Circuit design data
-- Opening Marker --
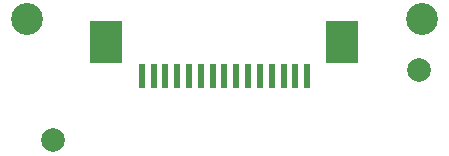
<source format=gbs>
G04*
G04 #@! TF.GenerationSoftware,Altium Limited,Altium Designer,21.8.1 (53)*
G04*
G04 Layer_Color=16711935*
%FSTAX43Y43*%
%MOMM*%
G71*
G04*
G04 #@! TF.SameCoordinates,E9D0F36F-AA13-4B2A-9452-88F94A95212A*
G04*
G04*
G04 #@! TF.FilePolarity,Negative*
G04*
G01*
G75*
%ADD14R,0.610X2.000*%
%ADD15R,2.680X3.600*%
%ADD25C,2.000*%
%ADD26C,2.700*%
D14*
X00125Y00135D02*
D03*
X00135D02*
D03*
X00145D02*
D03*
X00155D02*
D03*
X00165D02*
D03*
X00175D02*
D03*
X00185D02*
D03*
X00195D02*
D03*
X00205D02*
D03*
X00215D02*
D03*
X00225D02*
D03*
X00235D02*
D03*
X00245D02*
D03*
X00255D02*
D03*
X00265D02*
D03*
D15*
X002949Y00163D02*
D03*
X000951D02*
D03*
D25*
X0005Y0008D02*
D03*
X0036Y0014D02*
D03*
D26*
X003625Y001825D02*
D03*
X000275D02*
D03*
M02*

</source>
-- Closing Marker --
**EXERCISE REQUIREMENTS**
Where a record holds a picture, leave the picture out and restate the rest word for word.

**ANSWER TO THE EXERCISE**
<source format=gbs>
G04*
G04 #@! TF.GenerationSoftware,Altium Limited,Altium Designer,21.8.1 (53)*
G04*
G04 Layer_Color=16711935*
%FSTAX43Y43*%
%MOMM*%
G71*
G04*
G04 #@! TF.SameCoordinates,E9D0F36F-AA13-4B2A-9452-88F94A95212A*
G04*
G04*
G04 #@! TF.FilePolarity,Negative*
G04*
G01*
G75*
%ADD14R,0.610X2.000*%
%ADD15R,2.680X3.600*%
%ADD25C,2.000*%
%ADD26C,2.700*%
D14*
X00125Y00135D02*
D03*
X00135D02*
D03*
X00145D02*
D03*
X00155D02*
D03*
X00165D02*
D03*
X00175D02*
D03*
X00185D02*
D03*
X00195D02*
D03*
X00205D02*
D03*
X00215D02*
D03*
X00225D02*
D03*
X00235D02*
D03*
X00245D02*
D03*
X00255D02*
D03*
X00265D02*
D03*
D15*
X002949Y00163D02*
D03*
X000951D02*
D03*
D25*
X0005Y0008D02*
D03*
X0036Y0014D02*
D03*
D26*
X003625Y001825D02*
D03*
X000275D02*
D03*
M02*

</source>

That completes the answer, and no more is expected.